Walton entered the cabin to mourn over the body of his friend. Over the coffin hung a form which he could not find words to describe -- gigantic in stature, yet uncouth and distorted in its proportions. As Walton hung over the coffin, the Creature appeared to hear a sound. He sprang towards the window. Never did Walton behold a vision so horrible as the Creature's face, of such loathsome yet appalling hideousness. He shut his eyes involuntarily and endeavoured to recollect what were his duties with regard to this destroyer. He called upon the Creature to stay.
The Creature paused, then approached the body, and exclaimed in accents of anguish: "That is also my victim! In his murder my crimes are consummated; the miserable series is finished! Oh, Frankenstein! Generous and self-devoted being! What does it avail that I now ask thee to pardon me? I, who irretrievably destroyed thee by destroying all thou lovedst. Alas! He is cold, he cannot answer me."
Walton at first felt moved to express his compassion, but when he looked upon the Creature -- the murderer of William, Justine, Clerval, Elizabeth, and by extension of Alphonse -- the filthy daemon to whom he had given life, indignation was rekindled within him. "Wretch!" he said. "It is well that you come here to whine over the desolation that you have made.
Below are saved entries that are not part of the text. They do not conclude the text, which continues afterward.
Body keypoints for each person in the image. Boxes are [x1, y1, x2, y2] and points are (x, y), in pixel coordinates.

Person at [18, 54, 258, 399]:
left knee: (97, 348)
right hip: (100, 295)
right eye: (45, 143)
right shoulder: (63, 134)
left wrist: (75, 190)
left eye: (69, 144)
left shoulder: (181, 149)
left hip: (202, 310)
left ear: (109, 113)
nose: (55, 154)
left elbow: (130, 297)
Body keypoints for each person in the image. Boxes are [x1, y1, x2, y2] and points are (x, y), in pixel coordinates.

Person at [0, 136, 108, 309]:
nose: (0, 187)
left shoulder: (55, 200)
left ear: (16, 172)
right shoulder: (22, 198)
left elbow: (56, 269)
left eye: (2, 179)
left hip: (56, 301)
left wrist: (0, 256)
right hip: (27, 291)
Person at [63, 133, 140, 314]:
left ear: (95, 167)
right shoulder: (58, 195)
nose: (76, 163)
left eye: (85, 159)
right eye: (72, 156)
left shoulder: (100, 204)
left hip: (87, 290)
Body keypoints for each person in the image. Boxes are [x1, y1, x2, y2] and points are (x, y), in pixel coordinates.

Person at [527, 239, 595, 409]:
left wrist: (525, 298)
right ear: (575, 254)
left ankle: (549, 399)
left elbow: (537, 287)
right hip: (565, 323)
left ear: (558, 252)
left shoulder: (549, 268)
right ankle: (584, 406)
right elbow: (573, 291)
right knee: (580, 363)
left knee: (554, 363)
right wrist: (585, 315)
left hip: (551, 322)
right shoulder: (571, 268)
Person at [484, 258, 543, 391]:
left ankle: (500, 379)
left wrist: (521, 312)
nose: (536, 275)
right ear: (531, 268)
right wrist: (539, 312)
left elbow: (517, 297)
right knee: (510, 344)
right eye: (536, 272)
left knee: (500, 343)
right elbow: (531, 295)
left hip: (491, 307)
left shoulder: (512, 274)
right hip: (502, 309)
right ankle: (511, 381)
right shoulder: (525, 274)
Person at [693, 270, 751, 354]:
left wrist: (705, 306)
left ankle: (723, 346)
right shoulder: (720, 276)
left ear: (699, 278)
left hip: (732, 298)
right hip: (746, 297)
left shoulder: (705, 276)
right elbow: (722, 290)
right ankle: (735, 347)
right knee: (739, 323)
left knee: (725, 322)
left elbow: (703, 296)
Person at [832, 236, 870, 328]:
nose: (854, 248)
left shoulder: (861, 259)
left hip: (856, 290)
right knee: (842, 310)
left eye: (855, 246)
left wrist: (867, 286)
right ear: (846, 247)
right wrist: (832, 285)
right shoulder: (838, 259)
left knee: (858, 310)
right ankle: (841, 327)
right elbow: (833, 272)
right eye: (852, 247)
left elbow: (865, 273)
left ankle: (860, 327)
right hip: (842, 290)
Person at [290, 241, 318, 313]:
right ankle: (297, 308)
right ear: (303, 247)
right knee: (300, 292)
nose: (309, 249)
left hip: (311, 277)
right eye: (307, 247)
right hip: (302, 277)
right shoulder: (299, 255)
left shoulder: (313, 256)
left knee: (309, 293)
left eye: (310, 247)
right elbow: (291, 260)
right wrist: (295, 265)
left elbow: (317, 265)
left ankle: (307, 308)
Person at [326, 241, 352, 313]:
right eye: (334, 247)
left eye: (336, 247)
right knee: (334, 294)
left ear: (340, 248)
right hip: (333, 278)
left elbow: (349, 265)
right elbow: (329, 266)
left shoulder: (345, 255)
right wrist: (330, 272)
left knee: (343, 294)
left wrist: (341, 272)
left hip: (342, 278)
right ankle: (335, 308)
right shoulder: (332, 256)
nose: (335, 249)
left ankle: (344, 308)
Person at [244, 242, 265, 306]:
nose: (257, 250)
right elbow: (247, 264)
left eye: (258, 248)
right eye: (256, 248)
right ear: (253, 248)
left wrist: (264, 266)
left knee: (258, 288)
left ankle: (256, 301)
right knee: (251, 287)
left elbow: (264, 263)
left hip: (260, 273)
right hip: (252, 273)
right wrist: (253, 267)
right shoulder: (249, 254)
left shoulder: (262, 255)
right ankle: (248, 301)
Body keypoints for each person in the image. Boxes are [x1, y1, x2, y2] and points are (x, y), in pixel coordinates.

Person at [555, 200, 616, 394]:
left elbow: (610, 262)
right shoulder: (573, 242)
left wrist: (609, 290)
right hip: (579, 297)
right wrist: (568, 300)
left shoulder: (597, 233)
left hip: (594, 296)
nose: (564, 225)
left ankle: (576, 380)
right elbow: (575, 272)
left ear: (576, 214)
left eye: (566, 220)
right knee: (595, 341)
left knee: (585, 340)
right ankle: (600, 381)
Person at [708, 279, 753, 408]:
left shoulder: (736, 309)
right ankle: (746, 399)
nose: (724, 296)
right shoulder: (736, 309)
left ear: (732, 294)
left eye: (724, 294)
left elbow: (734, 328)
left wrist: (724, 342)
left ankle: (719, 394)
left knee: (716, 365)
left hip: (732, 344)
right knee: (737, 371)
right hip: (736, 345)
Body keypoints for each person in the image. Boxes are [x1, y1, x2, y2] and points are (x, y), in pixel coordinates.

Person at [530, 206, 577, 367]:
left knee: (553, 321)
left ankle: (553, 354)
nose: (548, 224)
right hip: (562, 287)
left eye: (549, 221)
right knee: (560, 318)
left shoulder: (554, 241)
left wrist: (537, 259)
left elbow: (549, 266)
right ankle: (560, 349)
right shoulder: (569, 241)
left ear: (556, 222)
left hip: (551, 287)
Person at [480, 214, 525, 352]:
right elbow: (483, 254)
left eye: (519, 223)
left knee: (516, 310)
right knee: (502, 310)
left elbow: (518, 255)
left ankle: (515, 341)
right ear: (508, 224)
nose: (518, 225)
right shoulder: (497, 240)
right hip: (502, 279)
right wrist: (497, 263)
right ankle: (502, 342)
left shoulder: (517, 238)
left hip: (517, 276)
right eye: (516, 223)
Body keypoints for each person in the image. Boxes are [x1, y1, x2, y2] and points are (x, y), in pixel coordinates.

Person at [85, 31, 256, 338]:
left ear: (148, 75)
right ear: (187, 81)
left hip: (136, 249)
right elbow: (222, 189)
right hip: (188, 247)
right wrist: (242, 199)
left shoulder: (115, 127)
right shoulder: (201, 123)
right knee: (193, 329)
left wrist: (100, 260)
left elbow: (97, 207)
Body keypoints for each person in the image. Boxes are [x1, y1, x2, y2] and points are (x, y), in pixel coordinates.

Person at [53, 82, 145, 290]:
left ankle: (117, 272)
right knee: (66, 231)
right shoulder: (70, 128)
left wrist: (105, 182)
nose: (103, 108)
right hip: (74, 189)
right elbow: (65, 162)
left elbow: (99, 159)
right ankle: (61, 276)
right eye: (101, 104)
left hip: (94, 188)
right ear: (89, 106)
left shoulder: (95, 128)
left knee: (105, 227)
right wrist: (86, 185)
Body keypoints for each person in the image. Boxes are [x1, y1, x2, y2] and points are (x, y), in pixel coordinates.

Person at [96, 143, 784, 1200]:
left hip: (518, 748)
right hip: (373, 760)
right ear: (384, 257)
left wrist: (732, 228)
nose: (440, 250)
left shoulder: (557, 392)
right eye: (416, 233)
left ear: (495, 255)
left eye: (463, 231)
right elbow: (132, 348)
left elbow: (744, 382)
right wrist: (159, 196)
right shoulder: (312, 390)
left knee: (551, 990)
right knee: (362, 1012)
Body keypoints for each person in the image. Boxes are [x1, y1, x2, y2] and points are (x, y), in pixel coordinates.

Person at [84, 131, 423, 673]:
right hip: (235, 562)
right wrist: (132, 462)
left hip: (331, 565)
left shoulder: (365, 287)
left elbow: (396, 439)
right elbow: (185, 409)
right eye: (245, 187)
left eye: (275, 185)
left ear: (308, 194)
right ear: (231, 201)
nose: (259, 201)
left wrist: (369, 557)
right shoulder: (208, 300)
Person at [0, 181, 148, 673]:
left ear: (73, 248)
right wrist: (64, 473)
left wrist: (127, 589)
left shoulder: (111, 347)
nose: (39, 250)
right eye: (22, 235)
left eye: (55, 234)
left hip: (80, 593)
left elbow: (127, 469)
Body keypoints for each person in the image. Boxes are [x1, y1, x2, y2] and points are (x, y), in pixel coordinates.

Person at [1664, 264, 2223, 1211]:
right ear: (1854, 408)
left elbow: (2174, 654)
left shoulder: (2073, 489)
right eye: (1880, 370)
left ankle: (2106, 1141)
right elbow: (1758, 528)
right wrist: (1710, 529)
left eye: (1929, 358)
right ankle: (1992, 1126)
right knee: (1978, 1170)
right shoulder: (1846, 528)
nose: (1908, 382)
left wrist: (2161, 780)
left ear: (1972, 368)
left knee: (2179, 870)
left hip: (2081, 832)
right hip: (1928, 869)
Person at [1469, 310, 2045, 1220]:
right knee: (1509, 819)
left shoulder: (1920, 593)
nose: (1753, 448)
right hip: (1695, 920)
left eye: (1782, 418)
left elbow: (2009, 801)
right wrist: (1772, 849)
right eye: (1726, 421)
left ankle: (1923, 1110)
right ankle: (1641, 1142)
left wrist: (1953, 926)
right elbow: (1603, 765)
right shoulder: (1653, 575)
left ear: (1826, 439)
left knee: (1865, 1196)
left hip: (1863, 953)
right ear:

If you had listened to the voice of conscience and heeded the stings of remorse before you had urged your diabolical vengeance to this extremity, Frankenstein would yet have lived."
"Do you think that I was then dead to agony and remorse?" the Creature replied, fixing his gaze upon Walton with mingled grief and wonder. "He suffered not in the consummation of the deed -- oh! not the ten-thousandth portion of the anguish that was mine during the lingering detail of its execution. A frightful selfishness hurried me on, while my heart was poisoned with remorse. Think you that the groans of Clerval were music to my ears? My heart was fashioned to be susceptible of love and sympathy; and when wrenched by misery to vice and hatred, it did not endure the violence of the change without torture such as you cannot even imagine. After the murder of Clerval I returned to Switzerland, heart-broken and overcome. I pitied Frankenstein; my pity amounted to horror; I abhorred myself. But when I discovered that he, the author at once of my existence and of its unspeakable torments, dared to hope for happiness, then impotent envy and bitter indignation filled me with an insatiable thirst for vengeance. And now it is ended; there is my last victim!"
He looked upon the lifeless form of his creator with a mixture of regret and wonder. Then he said, with solemn enthusiasm: "But soon I shall die, and what I now feel be no longer felt. Soon these burning miseries will be extinct. I shall ascend my funeral pile triumphantly and exult in the agony of the torturing flames. The light of that conflagration will fade away; my ashes will be swept into the sea by the winds. My spirit will sleep in peace, or if it thinks, it will not surely think thus. Farewell."
He sprang from the cabin window upon the ice raft which lay close to the vessel. He was soon borne away by the waves and lost in darkness and distance. That was the last that any living eye beheld of the Creature whom Victor Frankenstein had made.